The idea of this post came from another blogpost which compared the performance of a little benchmark in C, Go and Python. The surprising result in that blog was, that the Go implementation performed much better than the C version.

The benchmark was a simple program took one command line argument and computed the sum of all integers up until the argument.
I wanted to see what was going on so I tried to run it locally and indeed, when invoked with a parameter 100,000,000 it took 0.259 seconds for the C implementation to finish and only 0.140 seconds for the Go version.

The C version of the benchmark is the following:

[code language=”c”]
#include <stdio.h>
#include <stdio.h>
#include <stdlib.h>

main(int argc, char *argv[])
{

int arg1 = 1;

arg1 = atoi(argv[1]);

long a;
long sum = 0;
/* for loop execution */
for( a = 0; a < arg1; a++ )
{
sum += a;
}
printf("sum: %ld\n", sum);
return 0;
}
[/code]

The blog suggested using some optimization flags for compiling the C program, so I tried:

[code language=”bash”]
gcc -O3 bench.c -o bench -march=native
[/code]

The O3 flag tells gcc to use its most aggressive optimization strategies and march=native tells it to take advantage of the local cpu version when compiling to machine code.
This had quite a dramatic effect: Instead of 0.259 seconds, the entire program now took only 0.001 seconds!
And it stayed this low when I increased the parameter to 1,000,000,000. So it seems that the compiler has rewritten our program to an implementation which only takes constant time.

To find out what was causing this amazing speedup I compiled again using the -S flag, so I would get the assembly code.

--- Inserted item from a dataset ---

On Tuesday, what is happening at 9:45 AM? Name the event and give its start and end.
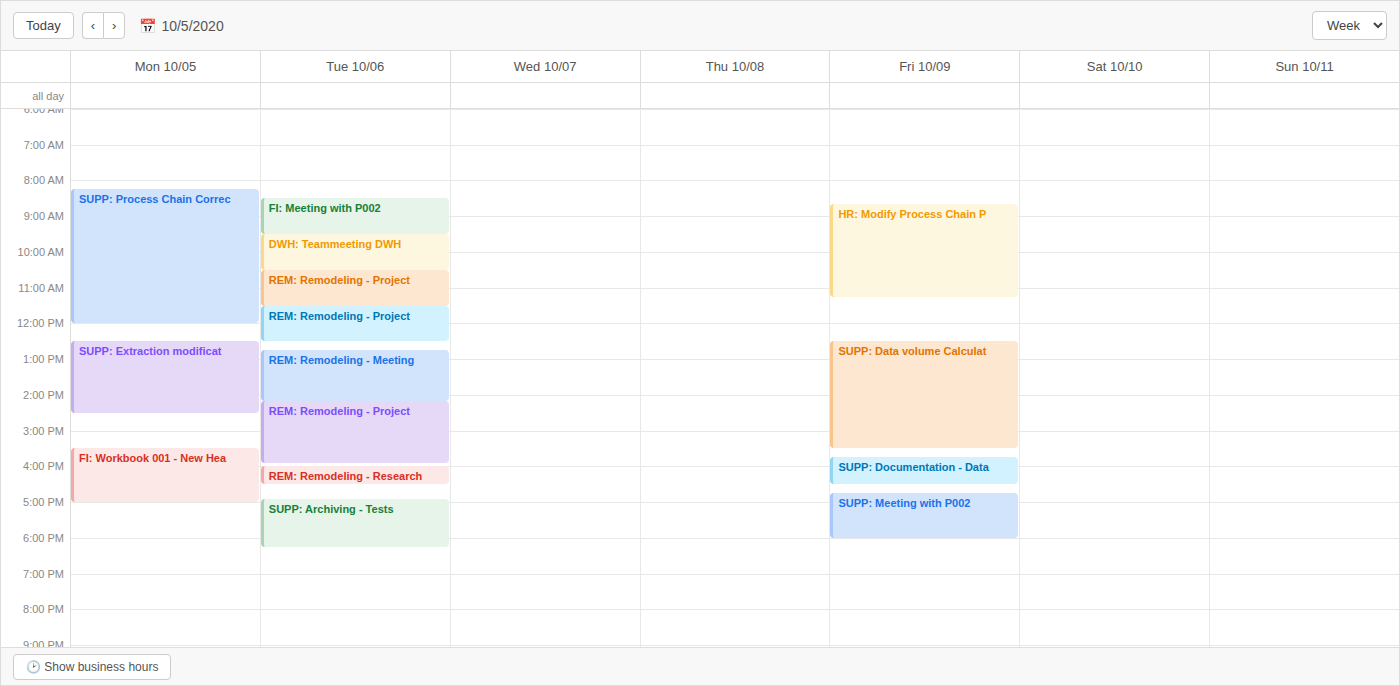
"DWH: Teammeeting DWH", 9:30 AM to 10:30 AM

Here it is, including some comments that explain the instructions:

[code language=”c”]
.section __TEXT,__text,regular,pure_instructions
.macosx_version_min 10, 10
.globl _main
.align 4, 0x90
_main: ## @main
.cfi_startproc
## BB#0:
pushq %rbp
Ltmp0:
.cfi_def_cfa_offset 16
Ltmp1:
.cfi_offset %rbp, -16
movq %rsp, %rbp
Ltmp2:
.cfi_def_cfa_register %rbp
movq 8(%rsi), %rdi
callq _atoi ; Converts the argument to integer, put the result in ax
xorl %esi, %esi
testl %eax, %eax
jle LBB0_2 ; Skip the calculation if ax is 0
## BB#1: ## %.lr.ph
cltq ; the next couple of lines represent the for-loop:
leaq -1(%rax), %rdx ; dx = ax – 1
leaq -2(%rax), %rcx ; cx = ax – 2
mulxq %rcx, %rcx, %rdx ; cx = cx * dx
shldq $63, %rcx, %rdx ; dx = cx / 2
leaq -1(%rax,%rdx), %rsi ; si = dx + ax – 1
LBB0_2:
leaq L_.str(%rip), %rdi ; ready, transform the result to a string
xorl %eax, %eax
callq _printf ; and print it
xorl %eax, %eax
popq %rbp
retq
.cfi_endproc

.section __TEXT,__cstring,cstring_literals
L_.str: ## @.str
.asciz "sum: %ld\n"

.subsections_via_symbols
[/code]

The compiler has transformed the for-loop into a single calculation:
(ax – 1) * (ax-2) / 2 + ax – 1, which can be simplified to: ax * (ax + 1) / 2
This is the well known formula for a partial sum of an arithmetic sequence with ax elements. Gcc has recognized that our loop could be rewritten as a single operation!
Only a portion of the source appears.